In your copy, each record should read exactly as it does below, and no pictures should be present.

╭─ Exercise material

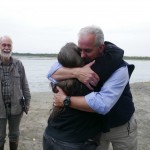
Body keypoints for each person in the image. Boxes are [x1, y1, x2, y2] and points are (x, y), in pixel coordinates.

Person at [47, 25, 137, 150]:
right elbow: (52, 72)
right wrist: (77, 72)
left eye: (88, 50)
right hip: (95, 127)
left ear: (101, 48)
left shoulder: (121, 69)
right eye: (80, 50)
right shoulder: (81, 57)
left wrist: (65, 100)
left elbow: (103, 104)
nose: (82, 55)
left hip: (120, 124)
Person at [0, 36, 31, 150]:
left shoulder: (18, 64)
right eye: (4, 45)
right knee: (0, 137)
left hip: (16, 107)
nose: (6, 48)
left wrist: (27, 103)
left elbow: (25, 85)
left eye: (9, 45)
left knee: (14, 134)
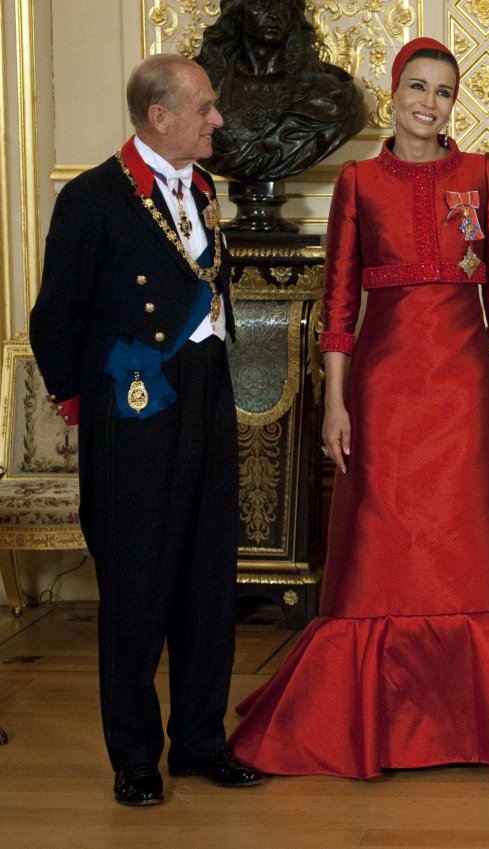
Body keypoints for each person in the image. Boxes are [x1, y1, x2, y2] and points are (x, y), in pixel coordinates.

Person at [226, 38, 489, 778]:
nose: (428, 103)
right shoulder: (357, 182)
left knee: (469, 545)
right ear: (394, 92)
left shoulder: (482, 174)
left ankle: (482, 724)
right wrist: (336, 405)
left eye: (443, 92)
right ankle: (373, 725)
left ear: (452, 106)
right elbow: (339, 302)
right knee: (386, 547)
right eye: (417, 87)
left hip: (466, 385)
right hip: (383, 385)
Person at [29, 54, 262, 806]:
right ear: (160, 116)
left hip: (205, 394)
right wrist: (85, 404)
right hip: (134, 404)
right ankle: (135, 755)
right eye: (205, 108)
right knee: (136, 584)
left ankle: (199, 739)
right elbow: (54, 318)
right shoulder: (94, 199)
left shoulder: (201, 188)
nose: (217, 120)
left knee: (206, 574)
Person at [195, 0, 366, 181]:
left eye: (282, 4)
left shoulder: (330, 94)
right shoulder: (202, 83)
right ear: (238, 13)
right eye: (260, 4)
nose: (273, 14)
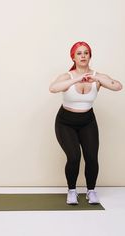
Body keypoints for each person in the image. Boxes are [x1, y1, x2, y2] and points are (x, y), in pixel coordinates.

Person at [49, 41, 123, 205]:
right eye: (79, 53)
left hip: (87, 121)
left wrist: (95, 78)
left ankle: (91, 191)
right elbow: (53, 88)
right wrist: (76, 80)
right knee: (74, 157)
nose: (83, 56)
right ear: (73, 57)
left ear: (89, 56)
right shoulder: (67, 77)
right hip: (65, 122)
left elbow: (118, 86)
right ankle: (72, 191)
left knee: (91, 157)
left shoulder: (97, 76)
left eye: (86, 53)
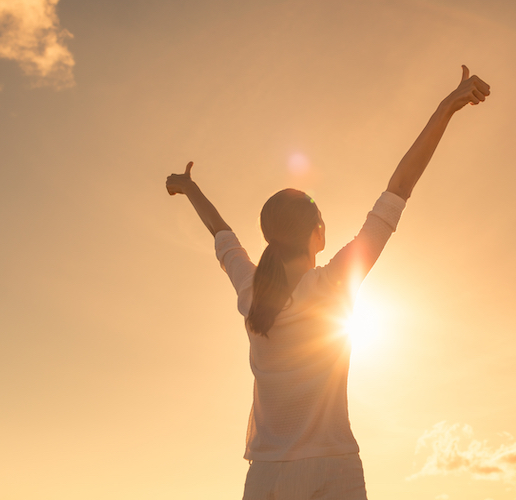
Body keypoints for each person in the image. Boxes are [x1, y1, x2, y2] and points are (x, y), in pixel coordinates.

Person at [166, 65, 490, 500]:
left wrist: (190, 189)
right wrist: (446, 107)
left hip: (265, 475)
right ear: (316, 233)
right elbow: (399, 188)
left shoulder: (251, 290)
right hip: (330, 469)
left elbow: (222, 233)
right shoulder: (335, 281)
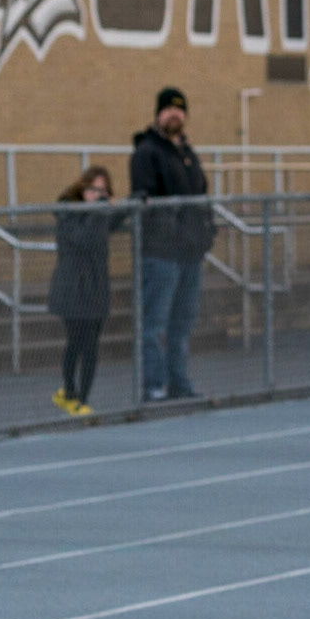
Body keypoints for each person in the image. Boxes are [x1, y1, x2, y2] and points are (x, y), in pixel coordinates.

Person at [130, 86, 214, 400]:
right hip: (160, 254)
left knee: (182, 324)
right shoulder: (147, 152)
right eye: (168, 109)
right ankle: (154, 386)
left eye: (179, 109)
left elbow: (201, 196)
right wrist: (168, 228)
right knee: (154, 325)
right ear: (158, 114)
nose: (174, 114)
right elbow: (145, 198)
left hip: (190, 253)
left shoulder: (188, 154)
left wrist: (207, 232)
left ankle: (179, 383)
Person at [48, 165, 123, 416]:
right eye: (93, 190)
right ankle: (70, 391)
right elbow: (82, 238)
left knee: (92, 346)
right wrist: (99, 211)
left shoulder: (99, 216)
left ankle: (83, 398)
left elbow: (113, 222)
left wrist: (130, 203)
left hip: (96, 286)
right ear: (82, 189)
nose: (97, 195)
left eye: (103, 191)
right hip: (72, 287)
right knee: (77, 342)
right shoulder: (69, 212)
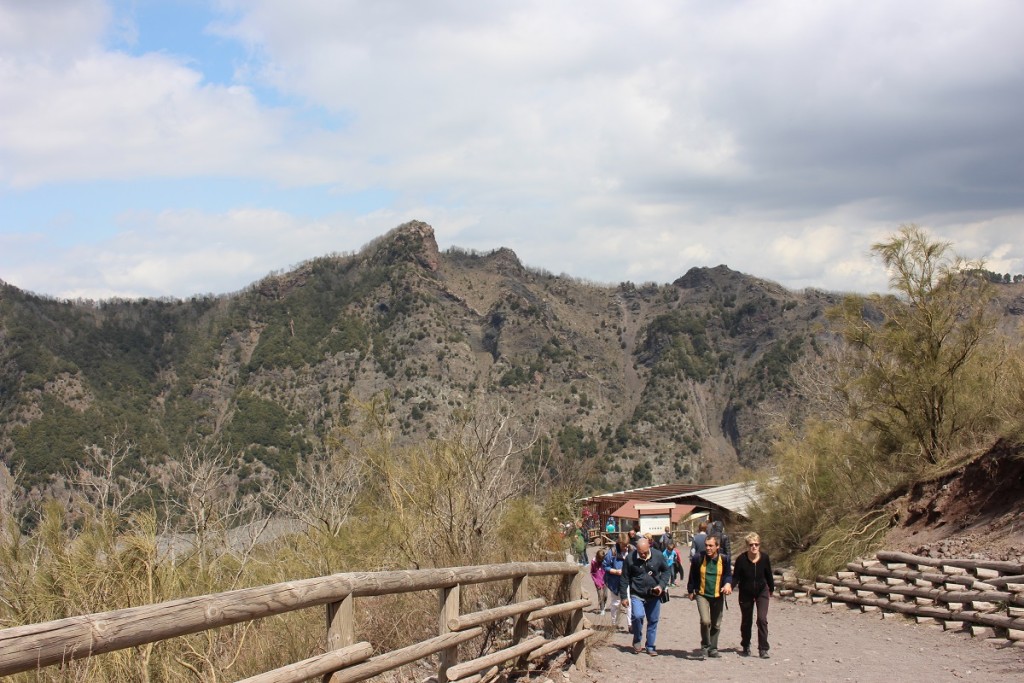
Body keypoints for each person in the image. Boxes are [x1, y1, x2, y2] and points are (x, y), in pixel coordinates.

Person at [619, 537, 670, 656]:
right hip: (637, 593)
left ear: (649, 547)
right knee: (637, 616)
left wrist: (661, 586)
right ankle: (637, 639)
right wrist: (623, 597)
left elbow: (666, 571)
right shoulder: (630, 558)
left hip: (654, 595)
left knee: (653, 620)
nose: (643, 555)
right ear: (636, 549)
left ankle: (650, 646)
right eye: (640, 553)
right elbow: (624, 578)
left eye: (645, 552)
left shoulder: (658, 556)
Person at [687, 534, 732, 659]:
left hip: (718, 595)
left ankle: (713, 648)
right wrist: (691, 590)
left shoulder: (724, 559)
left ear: (717, 546)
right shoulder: (698, 558)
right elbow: (693, 575)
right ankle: (705, 646)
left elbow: (728, 575)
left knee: (716, 623)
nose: (708, 548)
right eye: (706, 545)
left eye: (711, 545)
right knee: (706, 621)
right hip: (702, 594)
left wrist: (728, 584)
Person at [731, 532, 775, 658]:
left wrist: (771, 588)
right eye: (751, 545)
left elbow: (769, 575)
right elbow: (736, 577)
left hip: (762, 591)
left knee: (762, 619)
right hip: (746, 592)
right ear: (747, 546)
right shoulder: (741, 559)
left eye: (756, 544)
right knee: (747, 620)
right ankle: (746, 644)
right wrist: (730, 587)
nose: (754, 547)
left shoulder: (765, 558)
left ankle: (763, 649)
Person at [603, 535, 629, 630]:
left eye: (627, 545)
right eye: (624, 546)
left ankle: (630, 625)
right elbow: (605, 566)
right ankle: (614, 623)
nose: (625, 547)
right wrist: (615, 571)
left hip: (627, 581)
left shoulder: (630, 550)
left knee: (629, 601)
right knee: (616, 603)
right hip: (614, 581)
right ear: (619, 543)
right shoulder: (612, 552)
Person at [590, 548, 610, 615]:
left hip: (605, 579)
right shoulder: (593, 562)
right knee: (600, 595)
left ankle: (604, 604)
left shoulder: (604, 561)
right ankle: (602, 609)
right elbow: (592, 572)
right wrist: (595, 581)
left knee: (605, 595)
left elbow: (607, 569)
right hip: (597, 580)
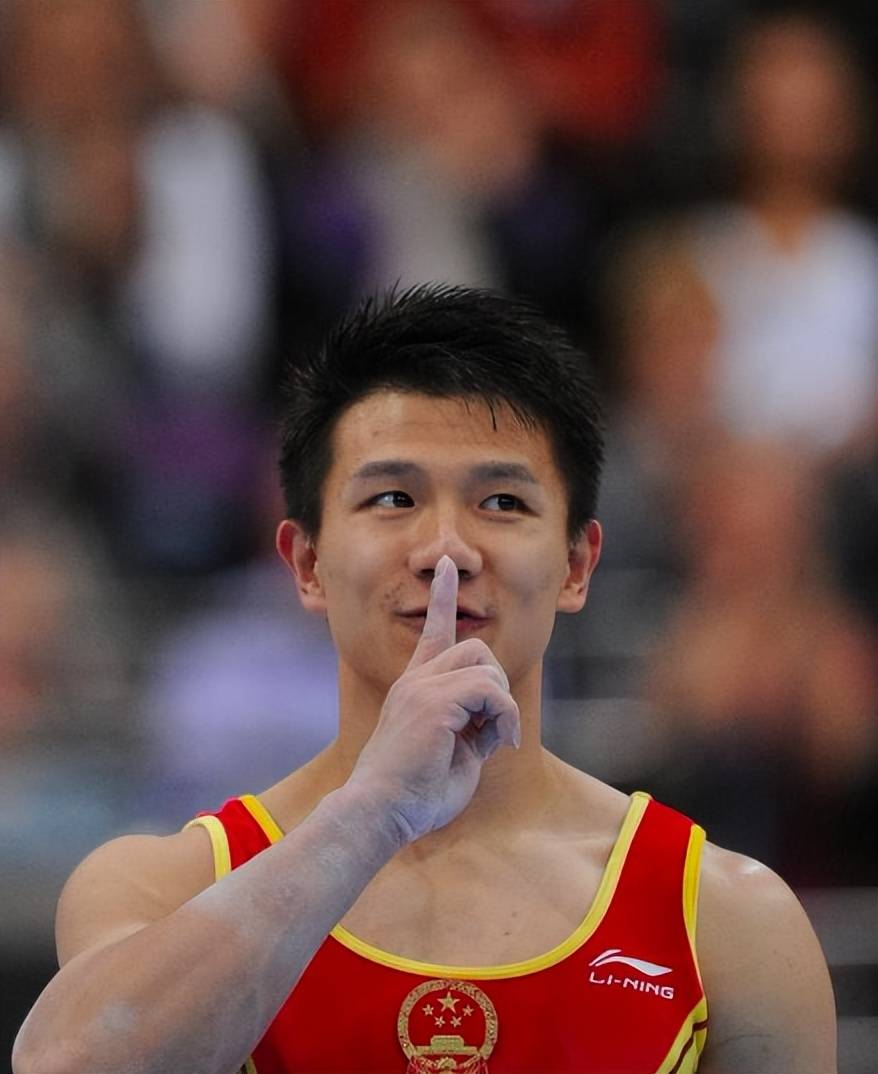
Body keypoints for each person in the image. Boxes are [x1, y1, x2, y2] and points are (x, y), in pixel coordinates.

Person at [13, 286, 836, 1074]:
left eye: (503, 502)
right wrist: (371, 814)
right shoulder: (165, 884)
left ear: (578, 565)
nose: (447, 551)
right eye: (393, 498)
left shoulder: (726, 920)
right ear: (306, 563)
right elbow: (67, 1063)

╰─

• **Exercise result**:
Body keypoints for each person in the image. Boxes are [x1, y1, x2, y2] and points are (x, y), in pixel coordinates.

Person at [47, 25, 137, 150]:
right elbow: (52, 72)
right wrist: (77, 72)
left eye: (88, 50)
right hip: (95, 127)
left ear: (101, 48)
left shoulder: (121, 69)
right eye: (80, 50)
right shoulder: (81, 57)
left wrist: (65, 100)
left elbow: (103, 104)
nose: (82, 55)
left hip: (120, 124)
Person at [0, 36, 31, 150]:
left shoulder: (18, 64)
right eye: (4, 45)
right knee: (0, 137)
left hip: (16, 107)
nose: (6, 48)
left wrist: (27, 103)
left elbow: (25, 85)
left eye: (9, 45)
left knee: (14, 134)
Body keypoints for each person in the image. Boxes are [x1, y1, x2, y2] and points are (x, y), in pixel coordinates.

Person at [226, 38, 489, 778]:
nose: (428, 103)
right shoulder: (357, 182)
left knee: (469, 545)
right ear: (394, 92)
left shoulder: (482, 174)
left ankle: (482, 724)
right wrist: (336, 405)
left eye: (443, 92)
right ankle: (373, 725)
left ear: (452, 106)
right elbow: (339, 302)
right knee: (386, 547)
right eye: (417, 87)
left hip: (466, 385)
right hip: (383, 385)
Person at [29, 54, 262, 806]:
right ear: (160, 116)
left hip: (205, 394)
right wrist: (85, 404)
right hip: (134, 404)
right ankle: (135, 755)
right eye: (205, 108)
right knee: (136, 584)
left ankle: (199, 739)
right elbow: (54, 318)
right shoulder: (94, 199)
left shoulder: (201, 188)
nose: (217, 120)
left knee: (206, 574)
Person at [195, 0, 366, 181]:
left eye: (282, 4)
left shoulder: (330, 94)
right shoulder: (202, 83)
right ear: (238, 13)
right eye: (260, 4)
nose: (273, 14)
Body keypoints for each person in the image. Boxes are [x1, y1, x2, y2] and points are (x, y), in pixel coordinates.

Person at [49, 41, 123, 205]:
right eye: (79, 53)
left hip: (87, 121)
left wrist: (95, 78)
left ankle: (91, 191)
right elbow: (53, 88)
right wrist: (76, 80)
right knee: (74, 157)
nose: (83, 56)
right ear: (73, 57)
left ear: (89, 56)
right shoulder: (67, 77)
right hip: (65, 122)
left elbow: (118, 86)
right ankle: (72, 191)
left knee: (91, 157)
left shoulder: (97, 76)
left eye: (86, 53)
Body keypoints for each person in the image. Boxes are [x1, y1, x2, y2] and points are (x, y), in pixel coordinates.

Person at [166, 65, 490, 500]:
left wrist: (190, 189)
right wrist: (446, 107)
left hip: (265, 475)
right ear: (316, 233)
right elbow: (399, 188)
left shoulder: (251, 290)
right hip: (330, 469)
left elbow: (222, 233)
right shoulder: (335, 281)
Body keypoints for each person in the image. Boxes are [x1, y1, x2, y2] and points are (x, y), in pixel coordinates.

Person at [130, 86, 214, 400]:
right hip: (160, 254)
left knee: (182, 324)
right shoulder: (147, 152)
right eye: (168, 109)
right ankle: (154, 386)
left eye: (179, 109)
left elbow: (201, 196)
right wrist: (168, 228)
right knee: (154, 325)
right ear: (158, 114)
nose: (174, 114)
right elbow: (145, 198)
left hip: (190, 253)
left shoulder: (188, 154)
left wrist: (207, 232)
left ankle: (179, 383)
Person at [48, 165, 123, 416]:
right eye: (93, 190)
right ankle: (70, 391)
right elbow: (82, 238)
left knee: (92, 346)
right wrist: (99, 211)
left shoulder: (99, 216)
left ankle: (83, 398)
left elbow: (113, 222)
left wrist: (130, 203)
left hip: (96, 286)
right ear: (82, 189)
nose: (97, 195)
left eye: (103, 191)
right hip: (72, 287)
right knee: (77, 342)
right shoulder: (69, 212)
Body keypoints for each person in the image. Boxes are [x1, y1, x2, y2] and points are (x, y), in pixel coordinates.

Person at [619, 537, 670, 656]:
right hip: (637, 593)
left ear: (649, 547)
right knee: (637, 616)
left wrist: (661, 586)
right ankle: (637, 639)
right wrist: (623, 597)
left elbow: (666, 571)
right shoulder: (630, 558)
left hip: (654, 595)
left knee: (653, 620)
nose: (643, 555)
right ear: (636, 549)
left ankle: (650, 646)
right eye: (640, 553)
right elbow: (624, 578)
left eye: (645, 552)
left shoulder: (658, 556)
Person at [687, 534, 732, 659]:
left hip: (718, 595)
left ankle: (713, 648)
right wrist: (691, 590)
left shoulder: (724, 559)
left ear: (717, 546)
right shoulder: (698, 558)
right elbow: (693, 575)
right ankle: (705, 646)
left elbow: (728, 575)
left knee: (716, 623)
nose: (708, 548)
right eye: (706, 545)
left eye: (711, 545)
right knee: (706, 621)
right hip: (702, 594)
left wrist: (728, 584)
Person at [731, 532, 775, 658]:
left wrist: (771, 588)
right eye: (751, 545)
left elbow: (769, 575)
right elbow: (736, 577)
left hip: (762, 591)
left knee: (762, 619)
right hip: (746, 592)
right ear: (747, 546)
right shoulder: (741, 559)
left eye: (756, 544)
right knee: (747, 620)
right ankle: (746, 644)
right wrist: (730, 587)
nose: (754, 547)
left shoulder: (765, 558)
left ankle: (763, 649)
Person at [603, 535, 629, 630]:
left eye: (627, 545)
right eye: (624, 546)
left ankle: (630, 625)
right elbow: (605, 566)
right ankle: (614, 623)
nose: (625, 547)
right wrist: (615, 571)
left hip: (627, 581)
left shoulder: (630, 550)
left knee: (629, 601)
right knee: (616, 603)
right hip: (614, 581)
right ear: (619, 543)
right shoulder: (612, 552)
Person at [590, 548, 610, 615]:
left hip: (605, 579)
right shoulder: (593, 562)
right knee: (600, 595)
left ankle: (604, 604)
left shoulder: (604, 561)
right ankle: (602, 609)
right elbow: (592, 572)
right wrist: (595, 581)
left knee: (605, 595)
left elbow: (607, 569)
right hip: (597, 580)
Body keypoints for each person in the image. Boxes are [x1, y1, x2, y2] and points are (x, y), in pixel coordinates.

Person at [13, 286, 836, 1074]:
left eye: (503, 502)
right wrist: (371, 814)
right shoulder: (165, 884)
left ear: (578, 565)
nose: (447, 551)
right eye: (393, 498)
left shoulder: (726, 920)
right ear: (306, 563)
right elbow: (67, 1063)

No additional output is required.